Emmanuel Vaughan-Lee is an Emmy and Peabody award-nominated filmmaker, and a Naqshbandi Sufi teacher. His work has screened at New York Film Festival, Tribeca, SXSW, Hotdocs, Thessaloniki, Melbourne Intl Film Festival, Sheffield Documentary Film Festival, and exhibited at The Smithsonian and The Barbican. His films include Earthrise, The Atomic Tree, Sanctuaries of Silence, Counter Mapping, Elemental, Isle de Jean Charles, and Marie’s Dictionary. He is the founder, podcast host and executive editor of Emergence Magazine, a Webby winning and National Magazine Award nominated publication exploring the threads connecting ecology, culture and spirituality. He teaches retreats on Sufism and spiritual ecology worldwide.

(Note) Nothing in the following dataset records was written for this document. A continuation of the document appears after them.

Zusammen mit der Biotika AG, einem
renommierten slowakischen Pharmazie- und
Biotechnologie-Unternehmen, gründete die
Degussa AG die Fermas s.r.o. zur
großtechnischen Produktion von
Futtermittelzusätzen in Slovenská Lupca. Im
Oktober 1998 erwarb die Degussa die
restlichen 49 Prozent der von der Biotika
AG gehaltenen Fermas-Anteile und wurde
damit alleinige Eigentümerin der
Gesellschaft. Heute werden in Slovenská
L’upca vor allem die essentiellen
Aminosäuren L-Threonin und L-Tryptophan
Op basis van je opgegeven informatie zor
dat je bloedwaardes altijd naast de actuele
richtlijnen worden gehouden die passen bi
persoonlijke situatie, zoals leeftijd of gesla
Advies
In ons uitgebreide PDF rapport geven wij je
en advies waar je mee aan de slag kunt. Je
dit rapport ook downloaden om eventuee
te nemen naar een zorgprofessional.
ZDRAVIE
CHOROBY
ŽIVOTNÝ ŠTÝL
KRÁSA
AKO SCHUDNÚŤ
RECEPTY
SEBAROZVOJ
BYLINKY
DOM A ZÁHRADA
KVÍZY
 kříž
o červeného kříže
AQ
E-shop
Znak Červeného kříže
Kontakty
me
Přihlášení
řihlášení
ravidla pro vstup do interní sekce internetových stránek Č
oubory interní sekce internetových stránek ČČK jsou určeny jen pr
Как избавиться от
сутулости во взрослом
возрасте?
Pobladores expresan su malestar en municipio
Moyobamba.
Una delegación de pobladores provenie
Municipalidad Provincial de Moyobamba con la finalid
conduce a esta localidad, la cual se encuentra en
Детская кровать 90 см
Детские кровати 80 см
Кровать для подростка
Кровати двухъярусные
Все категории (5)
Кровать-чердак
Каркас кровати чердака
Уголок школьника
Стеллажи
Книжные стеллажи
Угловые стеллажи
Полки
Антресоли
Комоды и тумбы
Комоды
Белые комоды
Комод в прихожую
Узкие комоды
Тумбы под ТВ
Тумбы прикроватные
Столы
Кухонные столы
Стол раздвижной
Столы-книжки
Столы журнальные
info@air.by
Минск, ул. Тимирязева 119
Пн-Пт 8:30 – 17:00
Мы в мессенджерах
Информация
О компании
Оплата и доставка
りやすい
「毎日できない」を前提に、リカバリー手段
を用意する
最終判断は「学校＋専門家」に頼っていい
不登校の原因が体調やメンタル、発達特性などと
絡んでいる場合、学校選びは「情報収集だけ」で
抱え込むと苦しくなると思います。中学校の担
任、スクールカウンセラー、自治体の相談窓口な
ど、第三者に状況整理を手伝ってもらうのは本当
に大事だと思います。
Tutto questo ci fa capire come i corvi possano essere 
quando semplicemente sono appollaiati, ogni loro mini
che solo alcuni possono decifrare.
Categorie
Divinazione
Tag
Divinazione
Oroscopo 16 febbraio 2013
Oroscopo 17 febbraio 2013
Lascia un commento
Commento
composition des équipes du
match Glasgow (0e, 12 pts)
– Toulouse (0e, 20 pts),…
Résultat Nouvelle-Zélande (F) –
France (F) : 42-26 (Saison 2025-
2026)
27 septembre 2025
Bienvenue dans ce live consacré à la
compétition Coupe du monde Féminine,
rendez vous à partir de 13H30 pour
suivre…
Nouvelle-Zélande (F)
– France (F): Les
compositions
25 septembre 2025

This event forms part of a longer event series exploring what faith and moral courage look like in an age of polycrisis. Where does extraordinary courage come from? What can we learn from people who’ve risked everything to live up to their values? What forms of courage are especially needed in our age of unravelling, uncertainty and risk? How can we inspire ourselves and each other to grow our capacity to brave our limits? Are there insights from the world’s spiritual and faith traditions that can help us grow our courage?
Mishal Baig is the Communications and Research Co-ordinator at St Ethelburga’s. She helps with visioning and designing conferences and events coalescing from the themes of spiritual ecology, faith and moral courage, viewpoint diversity and bridging divides. She also helps with designing language and imagery for communications put out by the Centre. Her interest is especially attuned to Spiritual Ecology research and uses it as a guide and reference for her creative approach in work. She has been at the Centre since 2018, first as an intern for a year and a bit, and then as a staff member since 2020.